Anyway, I have a relevant comment for your interesting article.
I have an official degree in qi gong that allows me to teach and of course I have been initiated in TCM in the Institut Européen de Qi gong and during my school years in biodynamic farming with a French doctor who had been graduated in China. I have also studied Yi Chuan/Da chen Chuan with Chinese master before moving to Systema which also consider the Chinese traditional vision (especially my Korean master DK YOO).
MTC is based on a vision of reality which has nothing to do with the Western medecine, which indeed postulate that the human body is a machine, a materialistic view.
To sum up very briefly for the readers, life is an ever changing process, including Yin/yang. The body work with a circadian clock where all organs a resting or are active according to the moment of the day for instance and work in precession like the gut precede the lungs for instance.
Diagnosis is very specific in genuine MTC and it has nothing to do whatsoever with what the Chinese doctors you interacted with did. It is a long process. In Lyon, there is a Chinese doctor (very respected) who takes at least one hour to make a diagnostic for instance. One of my best friend has studied 5 years to have her degree in MTC and she respects the traditional protocol before prescribing.
It is mind boggling that the doctors you met gave you herbal remedies without doing the traditional process. What you describe appears to be a degenerate form of traditional Chines medecine which doesn't consider Taoism as the underlying vision for understanding human health and thus the diagnostic process.
As an aside, my mother has very recently gave me the letters I sent them while a student in Yonsei University in Seoul in 1991 and it happens that I had written about what I had experimented then while sick (everybody was sick anyway because of the unbelievable pollution we experimented then). I went to an luxury hotel, told them briefly about my problem and was given a very costly plastic bags filled with colored pills which I had never tried since I couldn't know what molecule they contained.
It is good you could diagnose yourself with a leaky gut syndrome and have found the solution.
Respectfully
The inherent problem with doctors worldwide is that they are selected for ability to memorize a large amount of data and not for curiosity or creative problem solving.

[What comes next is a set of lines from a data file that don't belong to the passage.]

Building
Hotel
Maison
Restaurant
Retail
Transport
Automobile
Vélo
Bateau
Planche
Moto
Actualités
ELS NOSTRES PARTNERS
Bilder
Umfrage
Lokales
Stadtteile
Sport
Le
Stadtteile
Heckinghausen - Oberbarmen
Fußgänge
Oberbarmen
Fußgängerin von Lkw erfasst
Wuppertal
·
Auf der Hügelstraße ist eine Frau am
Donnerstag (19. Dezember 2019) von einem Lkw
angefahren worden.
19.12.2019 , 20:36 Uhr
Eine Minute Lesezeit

Unless your problem is exactly something they are used to treating and within their specialty all I can say is good luck. Add in Mark Twain's observation that for a man with a hammer, all problems resemble a nail.
I have found the hard way to do a lot of research myself then find a doctor with some interest in what I have to say. Unfortunately I find that it doesn't take much research to go beyond the interest and knowledge levels of most doctors.

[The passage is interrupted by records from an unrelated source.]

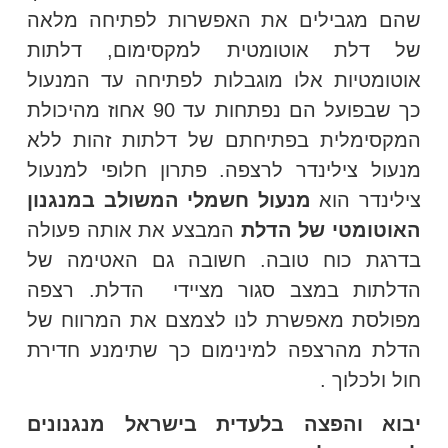
שהם מגבילים את האפשרות לפתיחה מלאה
של דלת אוטומטית למקסימום, דלתות
אוטומטיות אלו מוגבלות לפתיחה עד המנעול
כך שבפועל הם נפתחות עד 90 אחוז מהיכולת
המקסימלית בפתיחתם של דלתות זהות ללא
מנעול צילינדר לרצפה. פתרון חלופי למנעול
צילינדר הוא
מנעול חשמלי
המשולב במנגנון
האוטומטי של הדלת
המבצע את אותה פעולה
בדרגת כוח טובה. חשובה גם האטימה של
הדלתות במצב סגור מציידי הדלת. רצפה
מפולסת מאפשרת לנו לצמצם את המרווח של
הדלת מהרצפה למינימום כך שתימנע חדירת
חול ולכלוך .
יבוא והפצה בלעדית בישראל מנגנונים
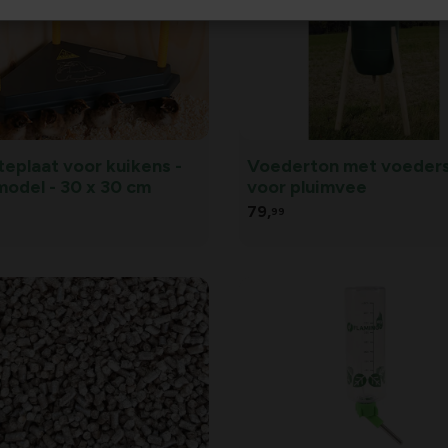
eplaat voor kuikens -
Voederton met voeders
odel - 30 x 30 cm
voor pluimvee
79,
99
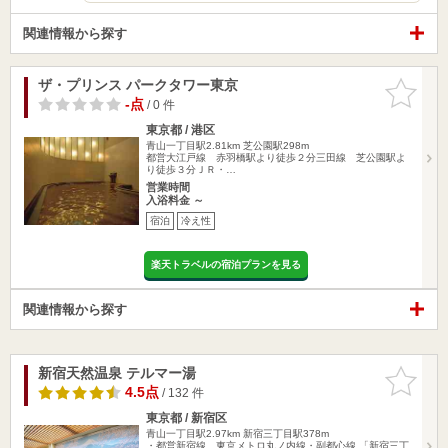
関連情報から探す
ザ・プリンス パークタワー東京
お気に入
りに追加
-点
/ 0 件
東京都 / 港区
青山一丁目駅2.81km
芝公園駅298m
都営大江戸線 赤羽橋駅より徒歩２分三田線 芝公園駅よ
り徒歩３分ＪＲ・…
営業時間
入浴料金 ～
宿泊
冷え性
楽天トラベルの宿泊プランを見る
関連情報から探す
新宿天然温泉 テルマー湯
お気に入
りに追加
4.5点
/ 132 件
東京都 / 新宿区
青山一丁目駅2.97km
新宿三丁目駅378m
・都営新宿線、東京メトロ丸ノ内線・副都心線 「新宿三丁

Indeed. The assembly line (one size fits all) mentality when it comes to treating patients seems to be standard practice in many countries. What was your experience with the medical profession in China, and how did it differ from what you experienced elsewhere?
Fortunately I didn't have to use the medical, except for dental, but I did hear stories consistently of medical misadventures from Chinese and expats that made me glad I missed that opportunity.
The general impression was that there were a few themes cutting through all the stories:
Like everything else in China, the number of doctors grew at a staggering rate with the spread of Western medicine. Seemed to be quantity over quality.
Chinese are a very proud culture and don't have much doubt that their way is right. There is a lot of arrogance with doctors everywhere but like with most things, China put it on steroids. For example, Chinese doctors were convinced that cold drinks are bad and all foreigners drink only cold liquids. So every foreigner I met who went to a doctor with stomach problems was told it was because of drinking cold liquids. If they told the doc they didn't, the doctor would correct them with "foreigners drink cold liquids!"